▸ **EXERCISE REQUIREMENTS**
From the passage about points per game, pull out the stretch that starts at the words "We can also" and ends after the words "What’s the point?", copied word for word.

▸ **PASSAGE SHOWN**
◇ ◇ ◇ ◇ ◇ ◇ ◇

We can also see that the more points per game, the more sensitive the chance of winning the whole game is to the chance of winning any individual point — shown by the lines getting increasingly steeper around the 50% mark as we add more and more points to the game. In effect we are reducing the randomness of each game as we add more and more ‘trials’ (points) and so increasing the chance that the ‘better player’ (i.e. p>0.5) will indeed prevail. This is similar to The Law of Large Numbers stating that as we add trials the sample mean will approach the population mean. Instead here, as we add trials the probability of the better player winning the game approaches 1 - where we can think of 1 here as the output of an indicator function where:

• 1 means a is the better player
• 0 means b is the better player

What’s the point?

◇ ◇ ◇ ◇ ◇ ◇ ◇

▸ **Lists of joint positions**

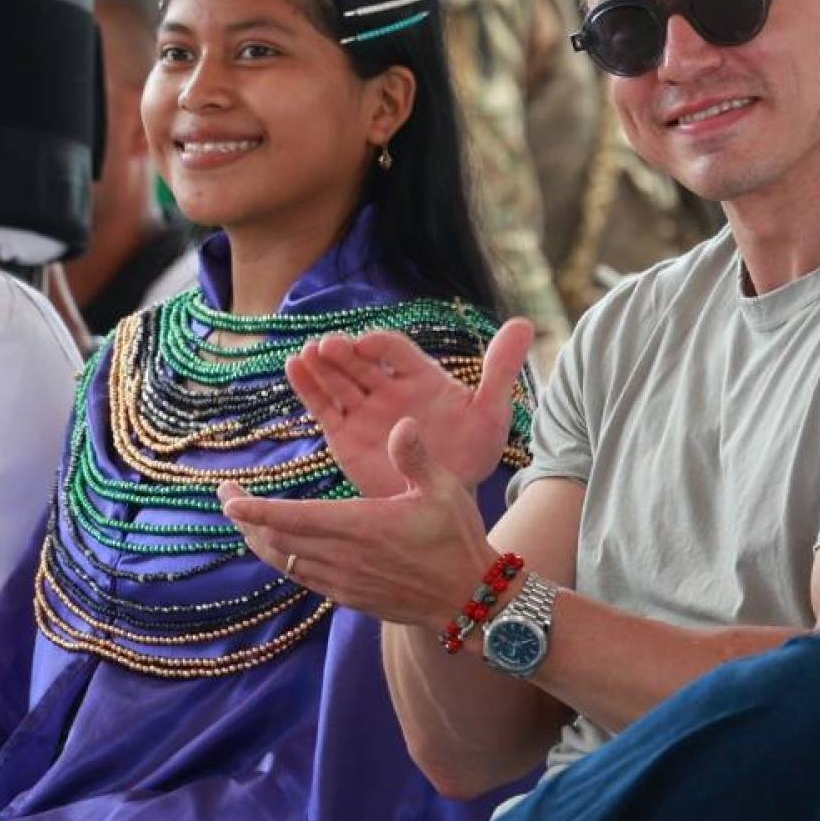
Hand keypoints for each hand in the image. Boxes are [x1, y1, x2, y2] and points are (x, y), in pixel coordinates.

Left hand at [220, 418, 495, 625]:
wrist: (467, 599)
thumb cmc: (456, 539)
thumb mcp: (444, 490)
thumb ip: (415, 457)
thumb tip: (400, 422)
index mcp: (360, 526)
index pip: (293, 518)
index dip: (256, 509)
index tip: (229, 498)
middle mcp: (343, 557)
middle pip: (276, 540)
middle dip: (245, 519)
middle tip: (225, 495)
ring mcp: (342, 581)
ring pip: (284, 562)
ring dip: (258, 540)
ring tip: (243, 520)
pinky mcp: (348, 597)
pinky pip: (302, 577)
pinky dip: (282, 559)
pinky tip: (280, 546)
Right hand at [287, 318, 531, 496]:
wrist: (450, 497)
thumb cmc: (473, 453)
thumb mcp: (491, 411)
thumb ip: (501, 369)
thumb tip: (525, 323)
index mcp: (421, 377)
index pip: (395, 350)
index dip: (381, 344)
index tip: (369, 342)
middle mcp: (388, 388)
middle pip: (361, 362)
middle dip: (344, 353)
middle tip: (329, 345)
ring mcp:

◇ ◇ ◇ ◇ ◇ ◇ ◇

▸ **ANSWER BOX**
We can also see that the more points per game, the more sensitive the chance of winning the whole game is to the chance of winning any individual point — shown by the lines getting increasingly steeper around the 50% mark as we add more and more points to the game. In effect we are reducing the randomness of each game as we add more and more ‘trials’ (points) and so increasing the chance that the ‘better player’ (i.e. p>0.5) will indeed prevail. This is similar to The Law of Large Numbers stating that as we add trials the sample mean will approach the population mean. Instead here, as we add trials the probability of the better player winning the game approaches 1 - where we can think of 1 here as the output of an indicator function where:

• 1 means a is the better player
• 0 means b is the better player

What’s the point?